Mi sarebbe piaciuto assistere alla riunione della I°
Commissione Consiliare, oggi, a Palazzo di Giano. Mi sarebbe piaciuto guardarli
in faccia, i consiglieri Mazzeo e Gori, e chiedere loro se hanno mai letto
niente della Fallaci. Considerando l’appartenenza politica, immagino di no.
Io invece ho sempre pensato che il nemico vada studiato e
capito. La prima volta che ho letto qualcosa della Fallaci era il 2001 ed avevo
dieci anni, ma già allora bollai quel suo “La rabbia e l’orgoglio”, che tanto
scalpore fece dopo l’attentato alle Torri gemelle, come osceno, nello stile e
nei contenuti. Anni dopo, raggiunta la maturità, l’ho riletto, ma il risultato
è stato forse peggiore. Ed ho letto anche quasi tutti i suoi altri libri,
perché mi sembrava impossibile si tributassero i meriti di grande intellettuale
ad una scrittrice così mediocre, a una donna con delle opinioni grette e
dozzinali.
Riflettendo poi ho capito: eleggere a proprio riferimento
culturale una donna liberava la destra italiota da quelle accuse di sessismo
assolutamente giustificate dai comportamenti del loro allora lider maximo,
quel Berlusconi che i rappresentanti attuali fanno rimpiangere quanto a stile e
moderazione.
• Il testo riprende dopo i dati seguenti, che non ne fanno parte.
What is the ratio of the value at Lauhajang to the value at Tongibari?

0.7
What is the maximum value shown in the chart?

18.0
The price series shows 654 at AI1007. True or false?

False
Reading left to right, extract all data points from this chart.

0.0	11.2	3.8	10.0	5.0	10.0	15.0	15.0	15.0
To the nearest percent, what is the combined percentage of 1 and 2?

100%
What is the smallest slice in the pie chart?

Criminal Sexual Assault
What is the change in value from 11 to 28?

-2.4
Perché, diciamocelo, cari fascistoni, voi pensate d’essere razza
superiore; come diceva Gaber: prima classe seconda classe terza classe poi
donne poveri negri ecc. ecc.
Continua così a vivere in un clima di perenne campagna
elettorale la destra pistoiese, che in un anno ha già dato ampiamente prova di
non essere in grado di amministrare un Comune. Allora, via ai provvedimenti
inutili e sensazionalistici. Ed anch’io faccio il vostro gioco, a rispondervi,
ma proprio non riesco a tenermi dal dirvi che mi fate orrore.
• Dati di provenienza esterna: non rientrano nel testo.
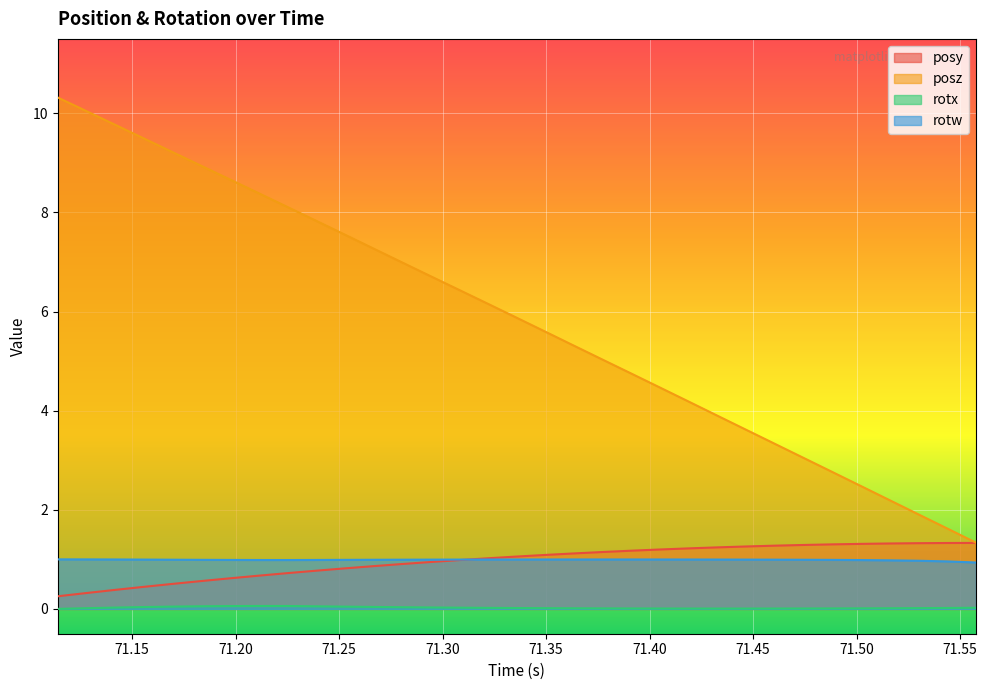

True or false: rotw and rotx intersect in this chart.

False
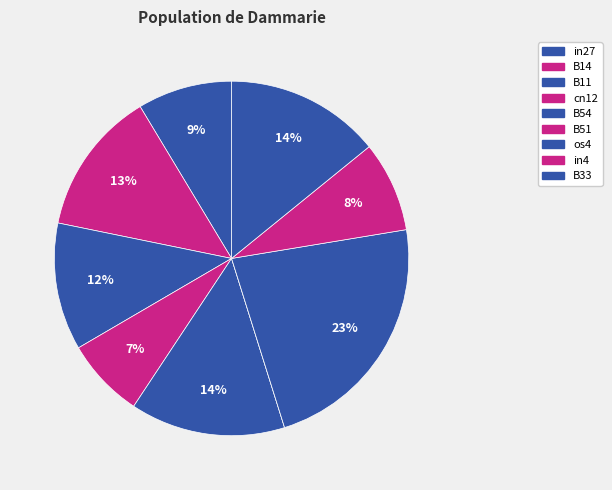

To the nearest percent, what is the combined percentage of in27 and B51?

9%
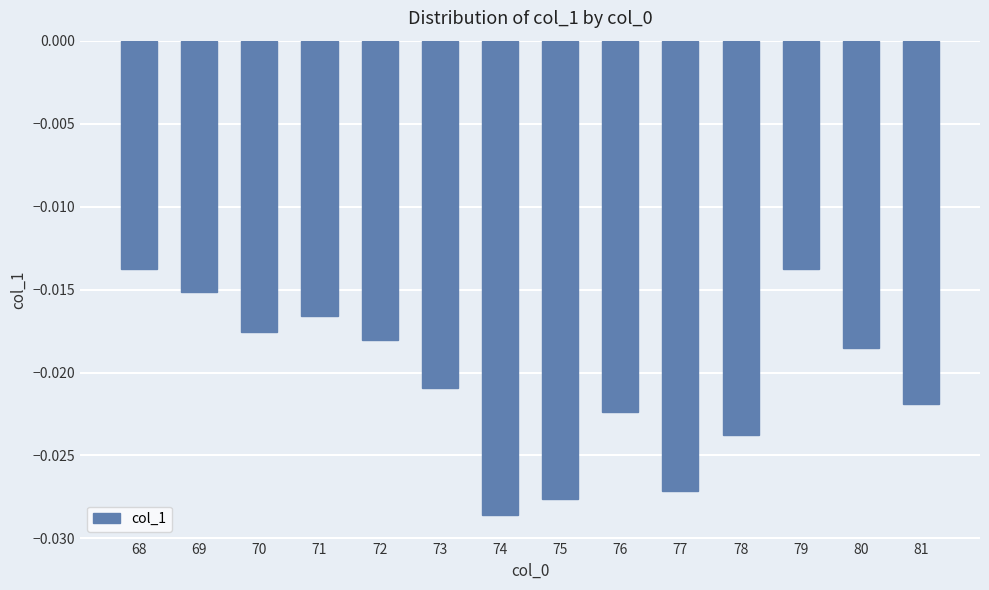

Which category has the lowest value across all series?

74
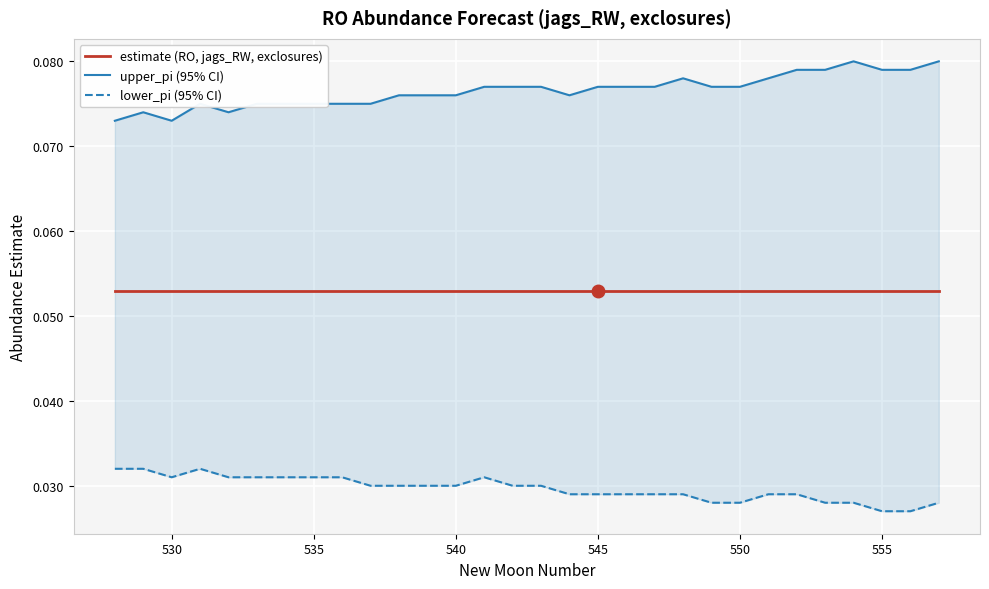

Is this an area chart (filled region under the line)?

No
E orrore lo fa soprattutto quel vostro continuo appellarvi
ai valori cristiani & cattolici. Quelli che dicono “ama il prossimo tuo
come te stesso” o “non fare agli altri ciò che non vorresti fosse fatto a te”,
o ancora “porgi l’altra guancia”. Quei valori che smascherano tutta la vostra
incoerenza, tutta la feccia che avete al posto del cervello, tutta la feccia di
cui quella puttana analfabeta della Fallaci era degnissima rappresentante. Ma
sì, incensatela sull’altare dei grandi pensatori del Novecento (in effetti, in
confronto all’altro vostro mito, quel Montanelli storico ridicolo e giornalista
vergognoso, è un gigante), così potremmo ricordarci per sempre che mentre voi
vi affannate a glorificare i degni rappresentanti dei vostri cervelli
lobotomizzati, noi i riferimenti culturali ce l’abbiamo avuti eccome.
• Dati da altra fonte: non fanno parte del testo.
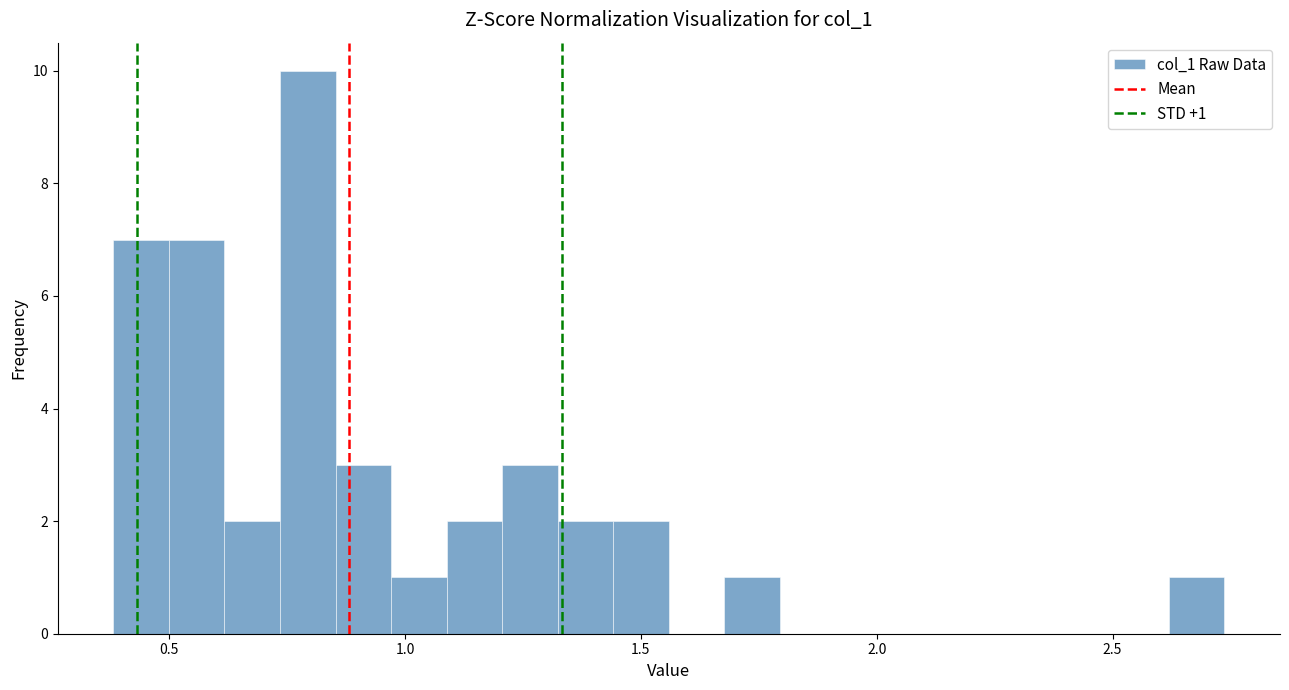

Around what value on the x-axis is the tallest bar? Give the approximate position of its centre, as read against the axis.

0.80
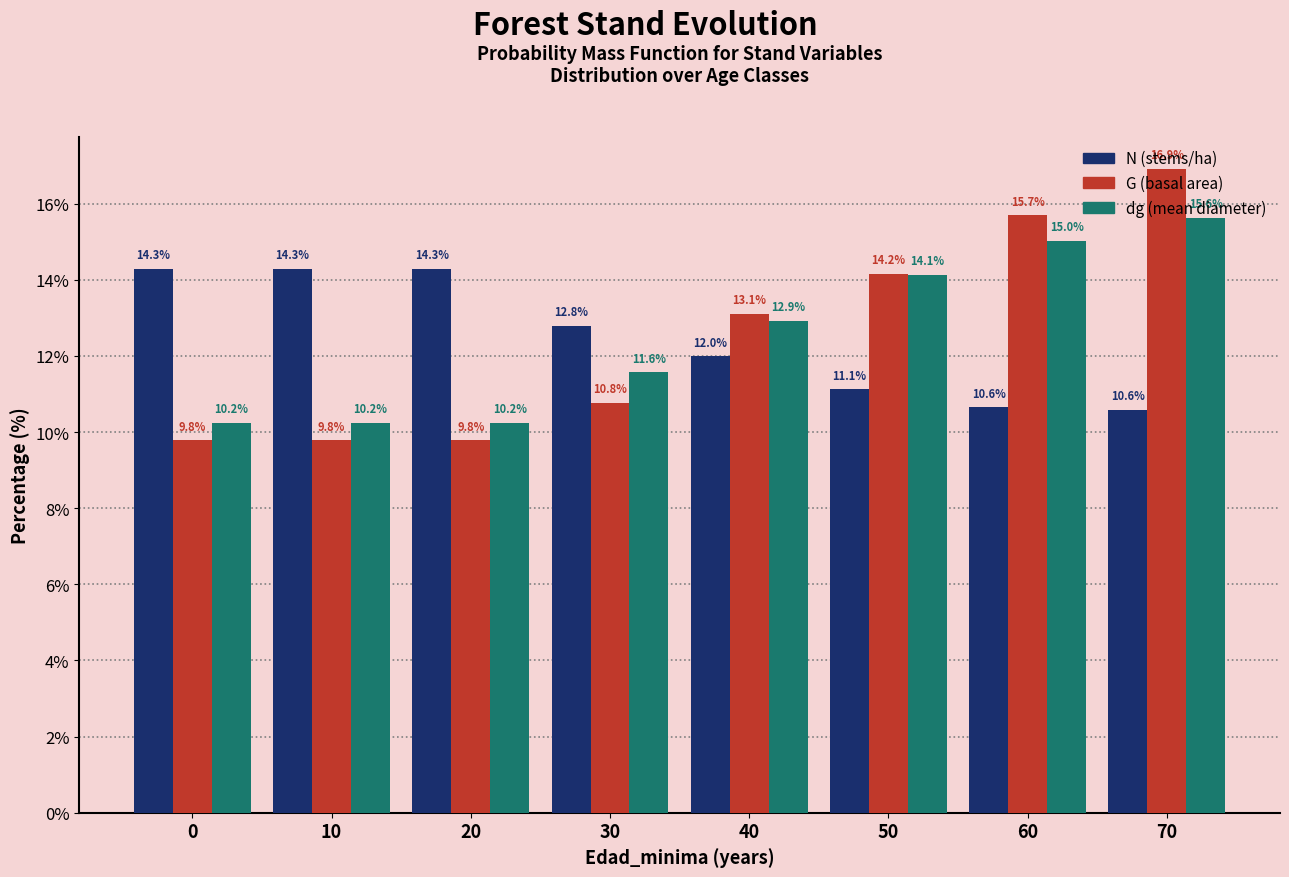

What is the total value across all series at 20?

34.3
Voi la Fallaci, noi Nenni.
Voi Neri Parenti, noi Nanni Moretti.
Voi Francesco Baccini, noi Francesco Guccini.
Voi Massimo Boldi, noi Paolo Villaggio.
Voi Filippo Facci, noi Andrea Camilleri.
E la chiudo qui, sennò facciamo notte. Mi raccomando, prima
di andare a letto fate una preghiera a quel profugo palestinese che predicava
la pace e la fratellanza. Poi andate a commentare sul facebook di Salvini la
gioia per l’ennesimo barcone di negri affondato. Ridicoli.